Lifeline Applications aims to connect networks of first-aiders and vulnerable individuals, empowering communities to save lives and fostering independence in our most at-risk members of society.
When a patient activates their Lifeline panic button, a distress signal will be communicated with their location to the emergency services, selected contacts, and any registered first-aiders within the vicinity.
The panic button is designed to be in a discreet form, for example a key ring, a belt clip, or a bracelet or neck pendant. The mobile application is intended to broadcast the location of the patient, using internet-enabled mapping and location services.
Director of Lifeline Applications Ross Henderson said: “By ‘crowdsourcing’ community care and ensuring the patient receives rapid medical attention, survival rates in urban areas will significantly improve. We are currently working in partnership with GCU to build a functioning prototype of our Lifeline panic button. We are excited at the direction the project is taking.”
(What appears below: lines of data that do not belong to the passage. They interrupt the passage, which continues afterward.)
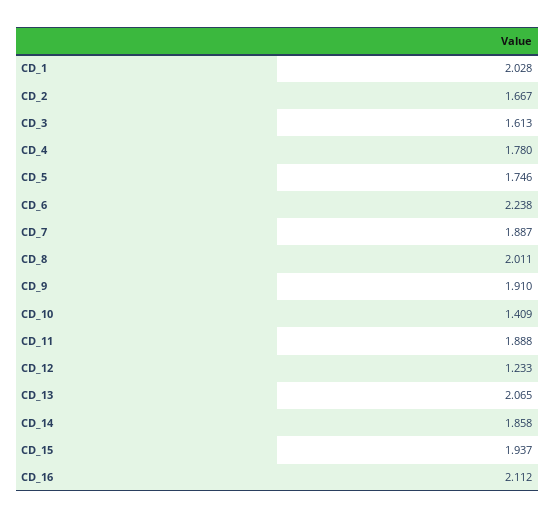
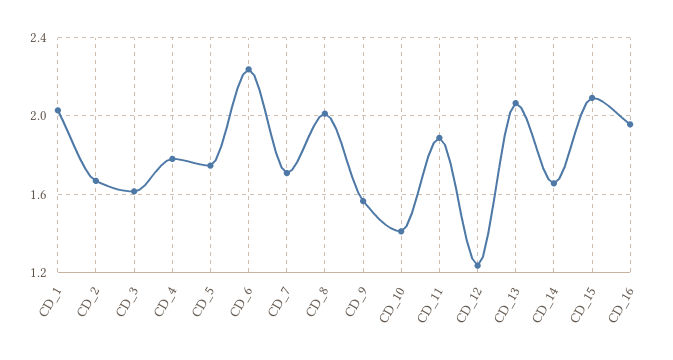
  {
    "CD_1": 2.028,
    "CD_2": 1.667,
    "CD_3": 1.613,
    "CD_4": 1.78,
    "CD_5": 1.746,
    "CD_6": 2.238,
-   "CD_7": 1.887,
+   "CD_7": 1.7,
    "CD_8": 2.011,
-   "CD_9": 1.91,
+   "CD_9": 1.55,
    "CD_10": 1.409,
    "CD_11": 1.888,
    "CD_12": 1.233,
    "CD_13": 2.065,
-   "CD_14": 1.858,
+   "CD_14": 1.65,
-   "CD_15": 1.937,
+   "CD_15": 2.1,
-   "CD_16": 2.112
+   "CD_16": 1.95
  }

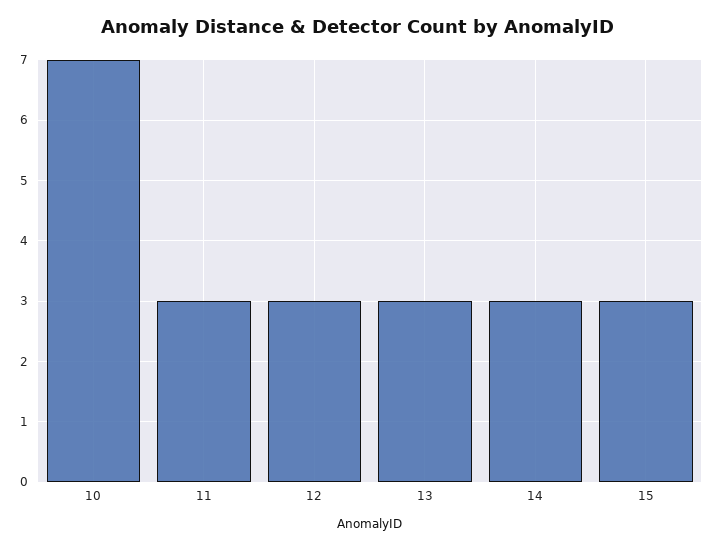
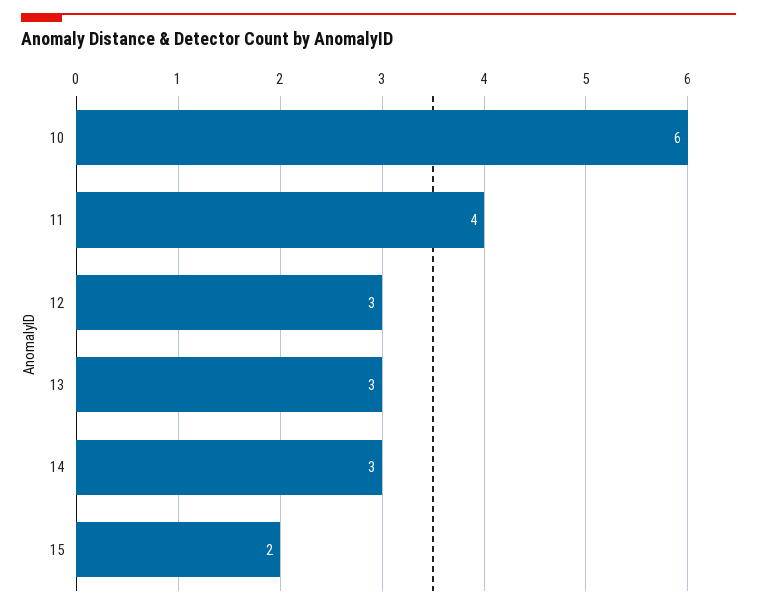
  {
-   "10": 7,
+   "10": 6,
-   "11": 3,
+   "11": 4,
    "12": 3,
    "13": 3,
    "14": 3,
-   "15": 3
+   "15": 2
  }

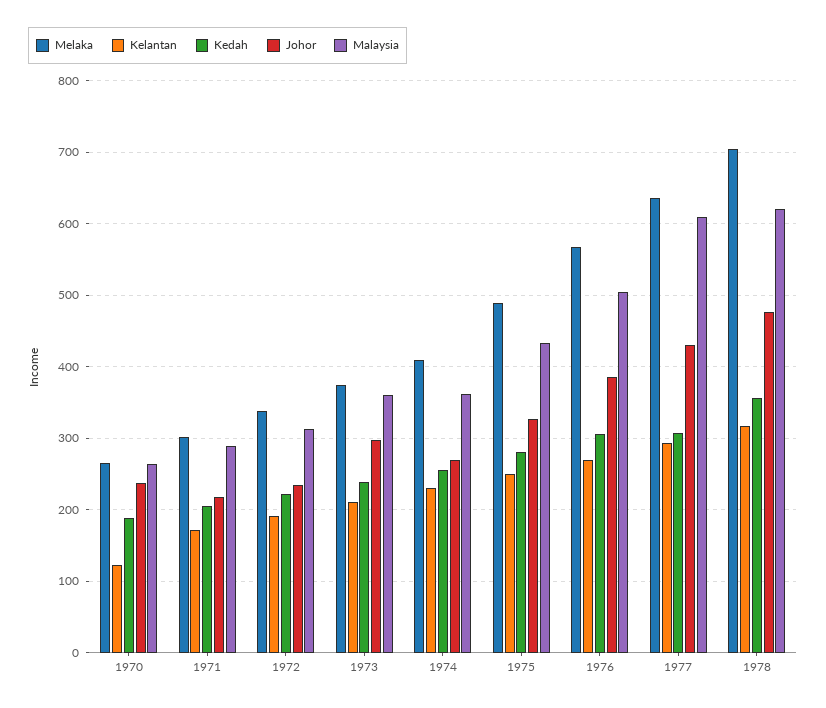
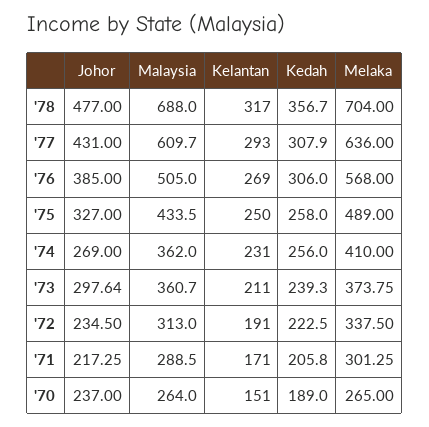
  {
    "Melaka": {
      "1970": 265,
      "1971": 301.25,
      "1972": 337.5,
      "1973": 373.75,
      "1974": 410,
      "1975": 489,
      "1976": 568,
      "1977": 636,
      "1978": 704
    },
    "Kelantan": {
-     "1970": 120,
+     "1970": 151,
      "1971": 171,
      "1972": 191,
      "1973": 211,
      "1974": 231,
      "1975": 250,
      "1976": 269,
      "1977": 293,
      "1978": 317
    },
    "Kedah": {
      "1970": 189,
      "1971": 205.8,
      "1972": 222.5,
      "1973": 239.3,
      "1974": 256,
-     "1975": 280,
+     "1975": 258,
      "1976": 306,
      "1977": 307.9,
      "1978": 356.7
    },
    "Johor": {
      "1970": 237,
      "1971": 217.25,
      "1972": 234.5,
      "1973": 297.64,
      "1974": 269,
      "1975": 327,
      "1976": 385,
      "1977": 431,
      "1978": 477
    },
    "Malaysia": {
      "1970": 264,
      "1971": 288.5,
      "1972": 313,
      "1973": 360.7,
      "1974": 362,
      "1975": 433.5,
      "1976": 505,
      "1977": 609.7,
-     "1978": 620
+     "1978": 688
    }
  }

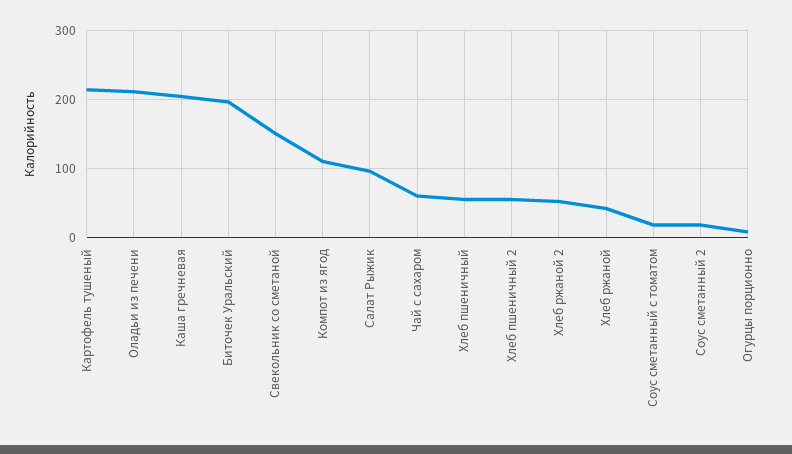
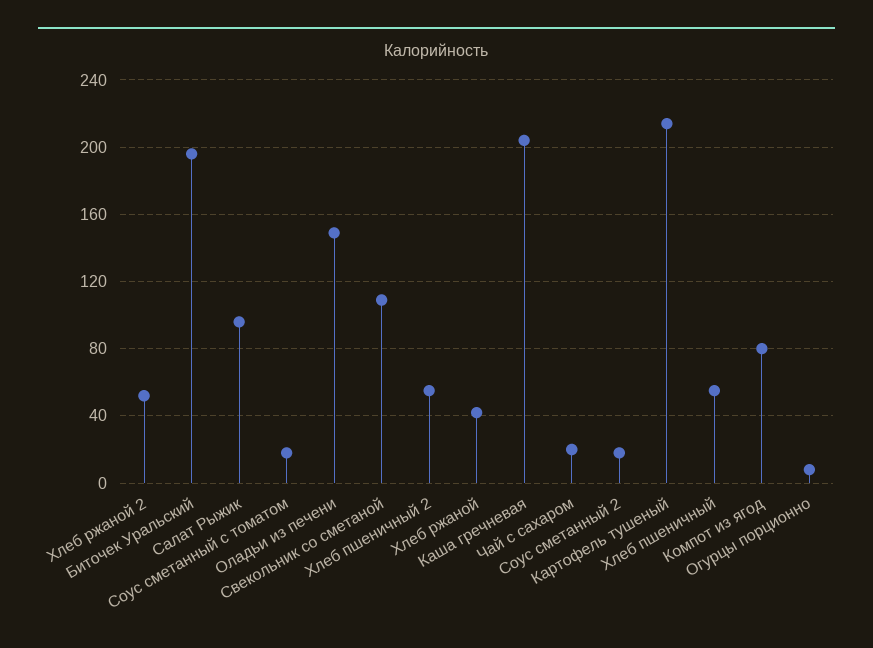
  {
    "Картофель тушеный": 215,
-   "Оладьи из печени": 210,
+   "Оладьи из печени": 150,
    "Каша гречневая": 205,
    "Биточек Уральский": 195,
-   "Свекольник со сметаной": 150,
+   "Свекольник со сметаной": 110,
-   "Компот из ягод": 110,
+   "Компот из ягод": 80,
    "Салат Рыжик": 95,
-   "Чай с сахаром": 60,
+   "Чай с сахаром": 20,
    "Хлеб пшеничный": 55,
    "Хлеб пшеничный 2": 55,
    "Хлеб ржаной 2": 50,
    "Хлеб ржаной": 40,
    "Соус сметанный с томатом": 20,
    "Соус сметанный 2": 20,
    "Огурцы порционно": 10
  }

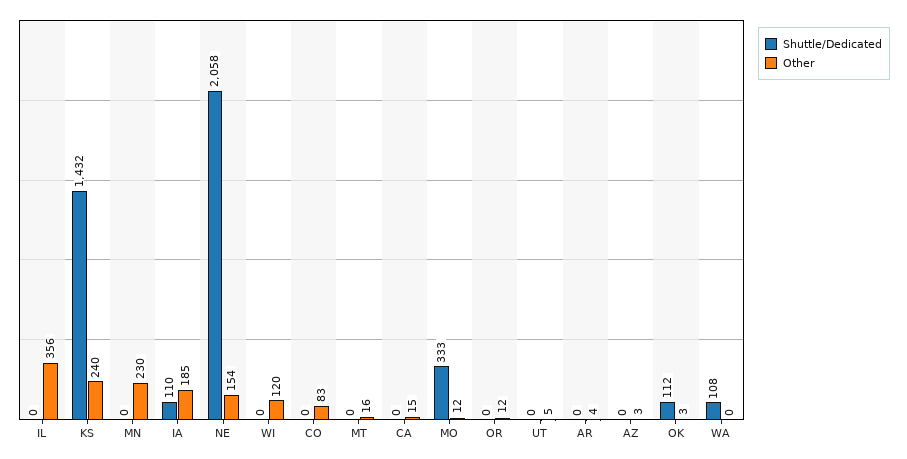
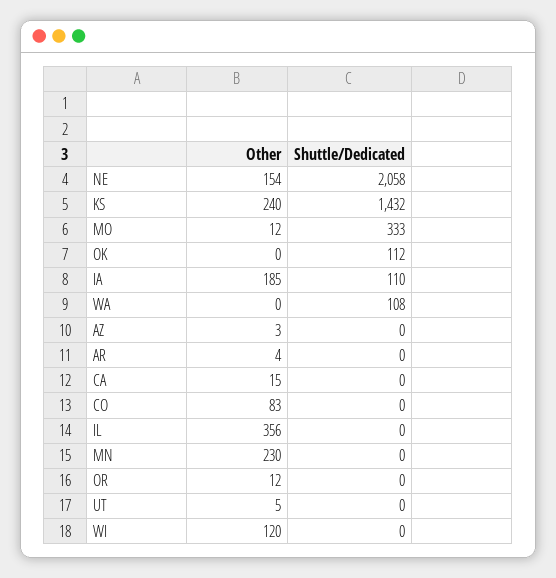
  {
    "Shuttle/Dedicated": {
      "IL": 0,
      "KS": 1432,
      "MN": 0,
      "IA": 110,
      "NE": 2058,
      "WI": 0,
      "CO": 0,
-     "MT": 0,
      "CA": 0,
      "MO": 333,
      "OR": 0,
      "UT": 0,
      "AR": 0,
      "AZ": 0,
      "OK": 112,
      "WA": 108
    },
    "Other": {
      "IL": 356,
      "KS": 240,
      "MN": 230,
      "IA": 185,
      "NE": 154,
      "WI": 120,
      "CO": 83,
-     "MT": 16,
      "CA": 15,
      "MO": 12,
      "OR": 12,
      "UT": 5,
      "AR": 4,
      "AZ": 3,
-     "OK": 3,
+     "OK": 0,
      "WA": 0
    }
  }

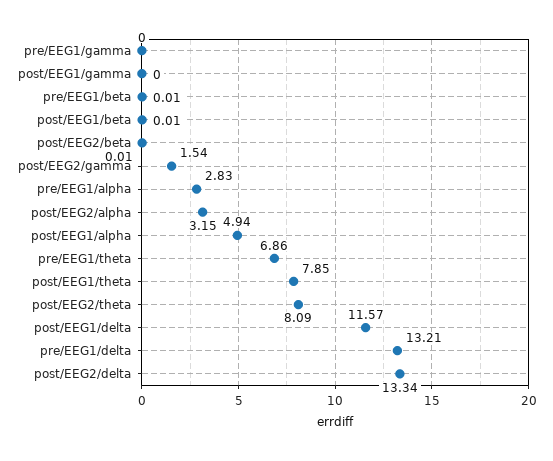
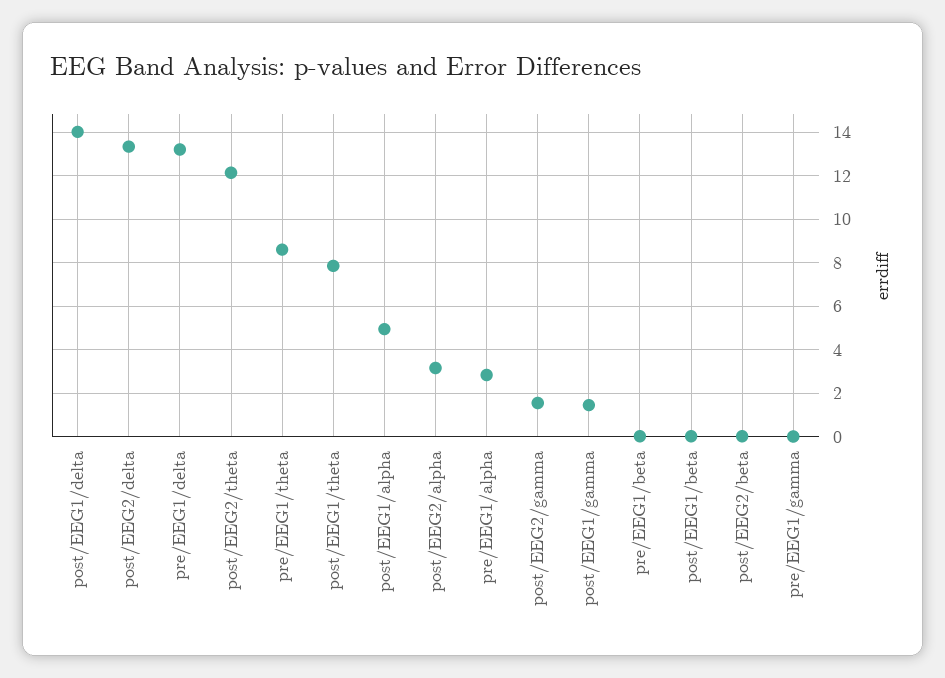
  {
    "pre/EEG1/gamma": 0,
-   "post/EEG1/gamma": 0,
+   "post/EEG1/gamma": 1.5,
    "pre/EEG1/beta": 0.01,
    "post/EEG1/beta": 0.01,
    "post/EEG2/beta": 0.01,
    "post/EEG2/gamma": 1.54,
    "pre/EEG1/alpha": 2.83,
    "post/EEG2/alpha": 3.15,
    "post/EEG1/alpha": 4.94,
-   "pre/EEG1/theta": 6.86,
+   "pre/EEG1/theta": 8.5,
    "post/EEG1/theta": 7.85,
-   "post/EEG2/theta": 8.09,
+   "post/EEG2/theta": 12,
-   "post/EEG1/delta": 11.57,
+   "post/EEG1/delta": 14,
    "pre/EEG1/delta": 13.21,
    "post/EEG2/delta": 13.34
  }

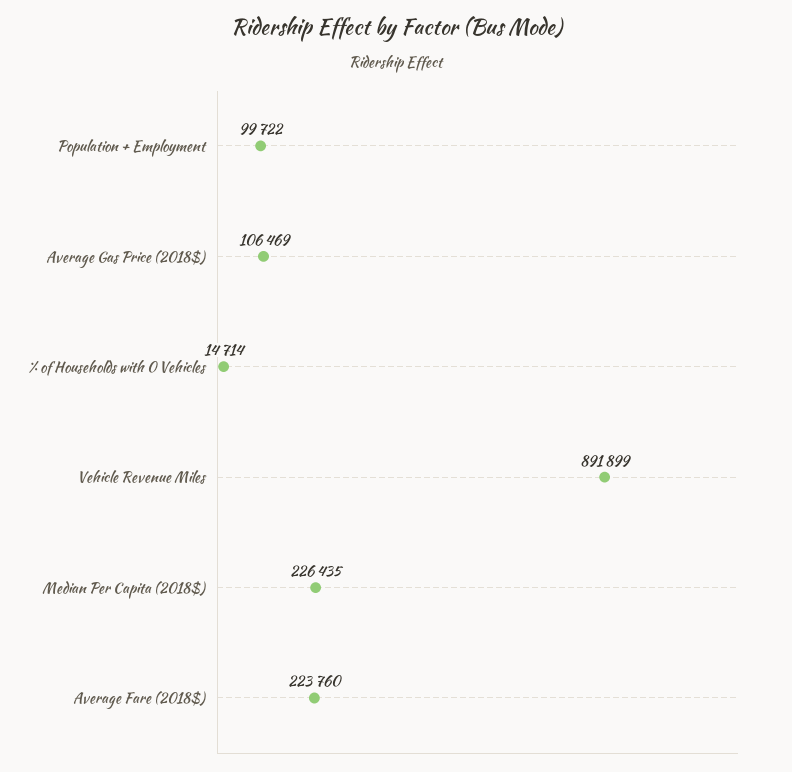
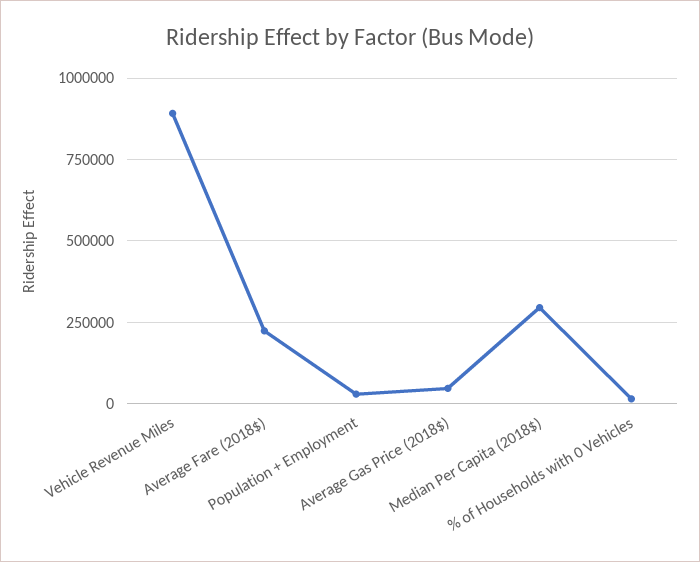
  {
-   "Population + Employment": 99722,
+   "Population + Employment": 25000,
-   "Average Gas Price (2018$)": 106469,
+   "Average Gas Price (2018$)": 50000,
    "% of Households with 0 Vehicles": 14714,
    "Vehicle Revenue Miles": 891899,
-   "Median Per Capita (2018$)": 226435,
+   "Median Per Capita (2018$)": 300000,
    "Average Fare (2018$)": 223760
  }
The project is being led at GCU by Peter Barrie from the School of Engineering and Built Environment, which has research expertise in microelectronics design, embedded and real-time systems, mobile and pervasive systems development, software engineering, cloud computing, service-oriented-architectures, networking and communications.
The project to create a usable panic button prototype, suitable for functional product testing, is being funded through an Innovation Voucher from the Scottish Funding Council.
Lifeline Applications is based at Strathclyde Enterprise Hub, supported by the Rising Star programme.